Nach dem Gipfel ist vor dem Gipfel. Mit ihrer Forderung, den Fall Maaßen neu zu verhandeln, spricht Andrea Nahles zwar vielen Genossen aus der Seele. Das desolate Bild, das die Koalition seit Tagen abgibt, kann die SPD-Chefin damit aber nicht übertünchen.
So schnell die Union jetzt ihre Bereitschaft zu Gesprächen signalisiert hat, so gefährlich ist die Lage für die Koalition insgesamt und für Andrea Nahles persönlich. Sollte sie CDU und CSU keine andere Lösung abringen können, bleiben ihr nur zwei Möglichkeiten: das Bündnis aufzukündigen oder als Partei- und Fraktionschefin zurückzutreten.
Nahles hat aus einer Personalfrage eine Existenzfrage gemacht
Willkommen im Tollhaus Berlin. Wenn Politik die Kunst des Möglichen ist, dann hat die SPD-Frau gerade das Unmögliche geschafft: Im Glauben, ihre Partei werde ihr den Maaßen-Kompromiss schon abnehmen, hat sie eine nachrangige Personalfrage zu einer politischen Existenzfrage gemacht. Nun versucht sie in ihrer Not, etwas Druck aus dem SPD-Kessel zu nehmen. Ausgang ungewiss.

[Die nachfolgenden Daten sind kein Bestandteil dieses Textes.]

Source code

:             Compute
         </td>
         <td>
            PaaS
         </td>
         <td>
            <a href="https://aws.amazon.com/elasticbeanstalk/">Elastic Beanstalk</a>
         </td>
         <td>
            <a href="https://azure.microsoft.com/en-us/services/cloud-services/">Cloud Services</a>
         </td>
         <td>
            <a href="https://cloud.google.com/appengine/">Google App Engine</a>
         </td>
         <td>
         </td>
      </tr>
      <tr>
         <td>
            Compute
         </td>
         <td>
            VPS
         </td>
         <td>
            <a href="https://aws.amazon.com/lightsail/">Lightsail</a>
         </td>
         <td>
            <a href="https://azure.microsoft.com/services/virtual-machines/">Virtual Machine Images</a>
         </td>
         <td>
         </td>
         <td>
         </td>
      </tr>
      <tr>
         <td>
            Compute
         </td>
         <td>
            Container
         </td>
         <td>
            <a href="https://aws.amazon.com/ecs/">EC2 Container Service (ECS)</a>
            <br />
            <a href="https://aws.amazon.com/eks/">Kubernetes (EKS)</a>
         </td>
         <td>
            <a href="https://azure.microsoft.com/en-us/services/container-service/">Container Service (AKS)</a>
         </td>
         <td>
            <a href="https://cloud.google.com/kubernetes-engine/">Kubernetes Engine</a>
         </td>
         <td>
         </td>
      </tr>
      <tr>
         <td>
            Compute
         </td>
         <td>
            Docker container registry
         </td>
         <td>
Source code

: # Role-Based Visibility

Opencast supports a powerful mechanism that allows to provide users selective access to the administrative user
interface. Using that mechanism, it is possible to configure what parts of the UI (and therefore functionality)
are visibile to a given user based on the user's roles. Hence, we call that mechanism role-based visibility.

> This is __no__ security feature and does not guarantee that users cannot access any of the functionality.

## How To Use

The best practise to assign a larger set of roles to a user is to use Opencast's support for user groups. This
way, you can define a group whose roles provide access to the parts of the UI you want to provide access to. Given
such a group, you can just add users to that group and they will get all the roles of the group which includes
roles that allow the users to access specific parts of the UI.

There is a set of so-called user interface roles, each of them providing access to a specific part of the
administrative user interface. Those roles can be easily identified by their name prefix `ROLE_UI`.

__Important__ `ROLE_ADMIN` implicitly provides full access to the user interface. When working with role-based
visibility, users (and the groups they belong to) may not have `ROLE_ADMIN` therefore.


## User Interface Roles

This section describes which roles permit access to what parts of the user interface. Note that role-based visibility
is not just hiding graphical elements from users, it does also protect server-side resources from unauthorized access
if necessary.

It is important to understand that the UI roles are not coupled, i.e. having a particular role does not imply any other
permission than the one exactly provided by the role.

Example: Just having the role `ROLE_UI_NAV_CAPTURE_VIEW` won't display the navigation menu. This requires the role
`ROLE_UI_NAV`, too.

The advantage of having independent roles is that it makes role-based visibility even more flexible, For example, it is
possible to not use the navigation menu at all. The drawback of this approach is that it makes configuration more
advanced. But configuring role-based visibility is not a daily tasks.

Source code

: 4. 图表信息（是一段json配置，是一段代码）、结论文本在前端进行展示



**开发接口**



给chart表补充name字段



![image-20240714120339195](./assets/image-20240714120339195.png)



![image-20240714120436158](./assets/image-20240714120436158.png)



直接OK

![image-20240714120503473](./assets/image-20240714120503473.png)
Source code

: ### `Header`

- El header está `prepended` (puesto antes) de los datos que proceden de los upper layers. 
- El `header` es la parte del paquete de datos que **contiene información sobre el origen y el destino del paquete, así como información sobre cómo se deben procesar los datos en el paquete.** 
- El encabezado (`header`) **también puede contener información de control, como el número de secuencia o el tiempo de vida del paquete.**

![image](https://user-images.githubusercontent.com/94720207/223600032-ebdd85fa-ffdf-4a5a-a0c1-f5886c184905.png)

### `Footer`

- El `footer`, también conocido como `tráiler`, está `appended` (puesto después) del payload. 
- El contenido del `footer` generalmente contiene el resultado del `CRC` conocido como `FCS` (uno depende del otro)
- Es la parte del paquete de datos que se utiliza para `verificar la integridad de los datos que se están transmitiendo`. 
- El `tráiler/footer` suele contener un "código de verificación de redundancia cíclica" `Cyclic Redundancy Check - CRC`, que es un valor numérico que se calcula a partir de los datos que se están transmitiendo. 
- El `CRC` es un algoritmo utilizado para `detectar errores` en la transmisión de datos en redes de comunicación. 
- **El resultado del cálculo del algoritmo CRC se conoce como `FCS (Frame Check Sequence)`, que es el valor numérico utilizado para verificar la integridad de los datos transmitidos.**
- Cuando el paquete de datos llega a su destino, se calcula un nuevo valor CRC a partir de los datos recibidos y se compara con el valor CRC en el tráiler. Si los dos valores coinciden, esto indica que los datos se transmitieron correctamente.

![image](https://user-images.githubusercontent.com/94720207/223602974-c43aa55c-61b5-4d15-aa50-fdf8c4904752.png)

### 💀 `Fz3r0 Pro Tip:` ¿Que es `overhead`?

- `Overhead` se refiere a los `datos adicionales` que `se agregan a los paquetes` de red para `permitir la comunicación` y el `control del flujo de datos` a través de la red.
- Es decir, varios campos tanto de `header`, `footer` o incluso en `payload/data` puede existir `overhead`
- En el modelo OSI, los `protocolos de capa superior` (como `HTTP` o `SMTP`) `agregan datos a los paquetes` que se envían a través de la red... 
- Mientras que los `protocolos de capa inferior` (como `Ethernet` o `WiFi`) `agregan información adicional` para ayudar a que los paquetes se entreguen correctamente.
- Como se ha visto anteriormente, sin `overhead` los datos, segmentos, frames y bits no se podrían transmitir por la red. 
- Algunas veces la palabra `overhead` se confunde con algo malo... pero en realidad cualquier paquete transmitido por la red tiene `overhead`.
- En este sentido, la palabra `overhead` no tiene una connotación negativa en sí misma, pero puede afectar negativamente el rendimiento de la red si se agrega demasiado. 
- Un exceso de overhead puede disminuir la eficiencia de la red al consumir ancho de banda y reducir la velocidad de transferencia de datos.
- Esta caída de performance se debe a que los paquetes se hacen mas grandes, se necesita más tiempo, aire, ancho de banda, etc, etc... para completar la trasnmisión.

In ihrer Partei dürften sich sich viele Genossen gerade an einen Satz von Franz Müntefering erinnern, als der nach einer verlorenen Wahl Auskunft über das strategische Geschick der damaligen Generalsekretärin Nahles geben sollte: Ihm stünden, sagte Müntefering da, die Haare zu Berge.